First up, The Sci-Fi Channel. You're on notice, mister! And no, not because of the never ending stream of brilliant *sarcasm* movies like "Mansquito" and "Swarmed"-- but for cancelling my favorite sci-fi show--the greatest show on earth-- Stargate SG-1. Change your mind, sci-fi, or you're dead to me.
Next, Spiders with red designs on their back. I'll never forget my encounter with you in that portapotty. You are permanantly on notice!
Publix Brand Yogurt, you too, are on notice. You KNOW the Cherry with Chocolate Pieces is infinitely better than the Strawberry with Chocolate Pieces-- yet you discontinue the cherry. Why, Publix? Why?

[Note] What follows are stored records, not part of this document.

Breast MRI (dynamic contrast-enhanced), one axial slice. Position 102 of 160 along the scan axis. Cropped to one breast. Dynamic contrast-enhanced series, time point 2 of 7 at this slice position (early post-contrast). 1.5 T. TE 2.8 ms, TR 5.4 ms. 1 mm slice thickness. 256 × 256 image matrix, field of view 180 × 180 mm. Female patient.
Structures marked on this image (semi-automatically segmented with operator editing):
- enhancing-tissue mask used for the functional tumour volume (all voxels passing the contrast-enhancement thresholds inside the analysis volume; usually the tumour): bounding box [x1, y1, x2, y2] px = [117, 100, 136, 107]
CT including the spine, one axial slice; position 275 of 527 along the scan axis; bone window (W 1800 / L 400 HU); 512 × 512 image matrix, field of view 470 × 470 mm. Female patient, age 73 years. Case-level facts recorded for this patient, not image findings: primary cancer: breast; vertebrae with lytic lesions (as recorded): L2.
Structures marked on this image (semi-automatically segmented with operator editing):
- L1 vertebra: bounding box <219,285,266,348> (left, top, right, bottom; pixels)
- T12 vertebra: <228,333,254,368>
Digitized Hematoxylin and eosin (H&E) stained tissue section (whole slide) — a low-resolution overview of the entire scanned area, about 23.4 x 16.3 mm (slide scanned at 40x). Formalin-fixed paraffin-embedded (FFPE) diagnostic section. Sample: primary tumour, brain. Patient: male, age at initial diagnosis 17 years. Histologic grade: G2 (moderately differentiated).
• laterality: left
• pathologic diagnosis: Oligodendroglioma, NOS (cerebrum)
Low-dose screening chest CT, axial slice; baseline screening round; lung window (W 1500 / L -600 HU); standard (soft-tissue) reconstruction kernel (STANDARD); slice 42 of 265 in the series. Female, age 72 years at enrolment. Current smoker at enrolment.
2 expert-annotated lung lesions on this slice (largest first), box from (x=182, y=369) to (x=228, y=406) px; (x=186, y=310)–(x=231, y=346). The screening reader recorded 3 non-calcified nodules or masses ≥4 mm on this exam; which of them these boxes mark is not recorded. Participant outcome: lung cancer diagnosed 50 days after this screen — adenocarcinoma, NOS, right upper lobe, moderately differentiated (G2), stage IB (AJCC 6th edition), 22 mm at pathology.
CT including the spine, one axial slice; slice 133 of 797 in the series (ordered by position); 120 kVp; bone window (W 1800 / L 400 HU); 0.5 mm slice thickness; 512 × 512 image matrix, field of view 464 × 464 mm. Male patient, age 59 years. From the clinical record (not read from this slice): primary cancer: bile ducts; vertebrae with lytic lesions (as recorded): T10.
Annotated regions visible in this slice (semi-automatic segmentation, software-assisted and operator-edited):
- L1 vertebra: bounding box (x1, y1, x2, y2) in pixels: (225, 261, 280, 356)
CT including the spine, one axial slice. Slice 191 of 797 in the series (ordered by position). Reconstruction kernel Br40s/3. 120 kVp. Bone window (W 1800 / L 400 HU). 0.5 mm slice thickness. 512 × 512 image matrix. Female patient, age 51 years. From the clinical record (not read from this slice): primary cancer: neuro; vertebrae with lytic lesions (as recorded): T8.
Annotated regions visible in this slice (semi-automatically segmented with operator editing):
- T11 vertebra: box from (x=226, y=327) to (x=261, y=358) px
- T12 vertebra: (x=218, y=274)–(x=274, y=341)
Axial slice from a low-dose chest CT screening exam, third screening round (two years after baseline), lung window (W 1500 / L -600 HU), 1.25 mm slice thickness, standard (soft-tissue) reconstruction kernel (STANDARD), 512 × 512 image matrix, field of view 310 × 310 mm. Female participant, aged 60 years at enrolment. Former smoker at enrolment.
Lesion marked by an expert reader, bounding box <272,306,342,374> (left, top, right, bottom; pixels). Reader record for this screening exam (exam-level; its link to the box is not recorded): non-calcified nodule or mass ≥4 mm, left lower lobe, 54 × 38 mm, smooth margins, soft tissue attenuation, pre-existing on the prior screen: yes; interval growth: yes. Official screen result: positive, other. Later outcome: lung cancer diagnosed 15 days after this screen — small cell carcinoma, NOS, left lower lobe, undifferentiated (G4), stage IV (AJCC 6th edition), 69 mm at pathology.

Planet Uranus, 7th planet from the sun, you are on notice. No matter which way your name is pronounced, it's a joke.
Heathcliff, definately 'on notice'! Why must you sit outside my room and meow all night long? And of course you get Hartman all wound up and she starts ramming the sliding glass door. At 3pm:funny. At 3am:on notice.
TIVO! You are sooo 'on notice'. How could you not keep 'The Daily Show' and our hero at 'The Colbert Report' in the recently deleted folder a little bit longer? And why did you delete them to record some reality cooking show? You know if I cook in reality my house would burn to the ground. Or is that your plan, TIVO? Hmm?
Death Cab For Cutie, I thought you would become one of my favorites when I heard "I Will Follow You Into The Dark". Then I heard "Soul Meets Body". Yeah. On notice.
And Finally, Canned Green Beans: Why do you taste so bad in a can, yet so delicious fresh? Change your ways canned green beans! 'On notice'!